Wishing to down-size, buy new golf clubs, and having no children or grandchildren interested in stamps, and doubly certain I had a fortune in stamps, I attended an Oxford Philatelic Society meeting with only one intention, that of selling my collection to a lucky collector.
“My happy ending” is that 5 years later, I became president of OPS – now past. Oh, and I have doubled, if not quadrupled my collection.
Moral: be careful what you wish for – or – he who tries to sell stamp collection may end up president. (this includes the present President of France who is an avid stamp collector)
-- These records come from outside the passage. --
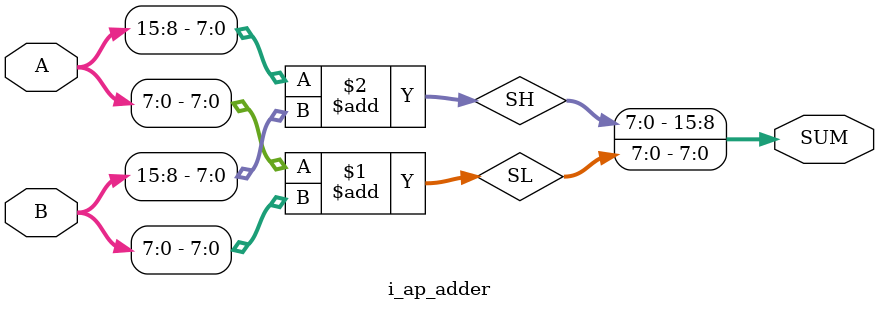
<source format=v>
/**************************************************************************
 *  16bit adder                                                            *
 *  Written by: S. H. Kang                                                *
 *  Last modified: Dec 16, 2010                                           *
 **************************************************************************/
`ifndef i_ap_adder
`define i_ap_adder
module i_ap_adder (A, B, SUM);

input   [15:0]  A, B;
output  [15:0]  SUM;

wire [8:0] SL = A[7:0] + B[7:0];
// wire [8:0] SH = A[15:8] + B[15:8] + A[0];
wire [8:0] SH = A[15:8] + B[15:8];



assign SUM  = {SH[7:0],SL[7:0]};

endmodule

`endif

</source>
In fairness, for all those who wish to sell a collection that they have inherited, some are worth a great deal ( our club inherited a very valuable collection which has benefited the club coffers very much).
Hopefully the owner of the collection, if it has a truly high value, has left some direction as to how to dispose of his or her collection – as was the case with our benefactor.
Many stamp collectors, like myself, have over-valued our collections trying to impress our spouse that our purchases are and were very good investments.
Our exaggeration is fed by our passion for these little paper pieces of fantastic art.